- Task to complete
A single number is needed: how many lines of the data below contain "worden".

- Records shown
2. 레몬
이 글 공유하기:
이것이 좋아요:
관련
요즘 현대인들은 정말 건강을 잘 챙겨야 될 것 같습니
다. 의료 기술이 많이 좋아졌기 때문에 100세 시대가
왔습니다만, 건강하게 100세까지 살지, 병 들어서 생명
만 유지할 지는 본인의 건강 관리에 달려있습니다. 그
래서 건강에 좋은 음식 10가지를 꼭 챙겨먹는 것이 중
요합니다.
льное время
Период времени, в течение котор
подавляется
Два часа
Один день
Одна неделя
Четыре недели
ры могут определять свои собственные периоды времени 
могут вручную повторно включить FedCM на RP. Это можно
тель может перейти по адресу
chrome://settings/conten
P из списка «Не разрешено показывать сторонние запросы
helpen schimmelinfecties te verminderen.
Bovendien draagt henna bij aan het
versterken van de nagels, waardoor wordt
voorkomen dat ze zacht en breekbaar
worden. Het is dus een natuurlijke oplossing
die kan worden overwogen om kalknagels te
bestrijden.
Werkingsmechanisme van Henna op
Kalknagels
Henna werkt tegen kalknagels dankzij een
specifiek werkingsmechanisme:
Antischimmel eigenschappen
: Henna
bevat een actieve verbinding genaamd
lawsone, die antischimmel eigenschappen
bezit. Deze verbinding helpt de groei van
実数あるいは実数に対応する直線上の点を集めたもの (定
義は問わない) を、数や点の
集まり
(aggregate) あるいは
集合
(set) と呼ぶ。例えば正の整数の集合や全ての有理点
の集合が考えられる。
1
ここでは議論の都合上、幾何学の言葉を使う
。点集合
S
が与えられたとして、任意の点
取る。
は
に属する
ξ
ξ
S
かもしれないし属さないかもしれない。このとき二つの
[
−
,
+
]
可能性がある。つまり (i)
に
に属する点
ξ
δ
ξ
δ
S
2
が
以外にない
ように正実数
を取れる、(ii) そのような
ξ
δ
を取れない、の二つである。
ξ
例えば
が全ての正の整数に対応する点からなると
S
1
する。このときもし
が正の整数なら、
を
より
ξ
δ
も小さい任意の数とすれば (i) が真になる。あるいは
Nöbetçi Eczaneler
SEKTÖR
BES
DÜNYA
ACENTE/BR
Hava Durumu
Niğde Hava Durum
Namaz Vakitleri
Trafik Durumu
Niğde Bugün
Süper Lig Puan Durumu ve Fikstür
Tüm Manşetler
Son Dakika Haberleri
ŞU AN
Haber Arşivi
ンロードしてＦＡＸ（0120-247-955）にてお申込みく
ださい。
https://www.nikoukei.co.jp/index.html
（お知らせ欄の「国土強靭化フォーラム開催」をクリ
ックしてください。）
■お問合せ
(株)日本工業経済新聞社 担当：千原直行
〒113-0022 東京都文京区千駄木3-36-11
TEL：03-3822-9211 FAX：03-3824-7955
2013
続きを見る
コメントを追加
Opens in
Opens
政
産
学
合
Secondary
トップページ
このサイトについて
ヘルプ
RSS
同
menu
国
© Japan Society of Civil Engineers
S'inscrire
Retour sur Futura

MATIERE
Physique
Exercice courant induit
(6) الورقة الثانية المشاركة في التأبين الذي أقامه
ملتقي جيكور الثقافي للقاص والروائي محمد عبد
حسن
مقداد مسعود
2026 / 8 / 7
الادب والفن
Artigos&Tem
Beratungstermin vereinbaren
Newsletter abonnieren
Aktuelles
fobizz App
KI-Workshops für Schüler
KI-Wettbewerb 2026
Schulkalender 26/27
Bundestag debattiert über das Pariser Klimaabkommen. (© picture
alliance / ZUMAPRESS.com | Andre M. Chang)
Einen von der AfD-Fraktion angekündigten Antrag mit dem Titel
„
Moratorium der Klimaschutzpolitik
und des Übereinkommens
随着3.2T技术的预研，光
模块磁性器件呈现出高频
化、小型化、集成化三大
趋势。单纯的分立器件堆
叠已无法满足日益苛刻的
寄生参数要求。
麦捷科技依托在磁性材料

- Reply
2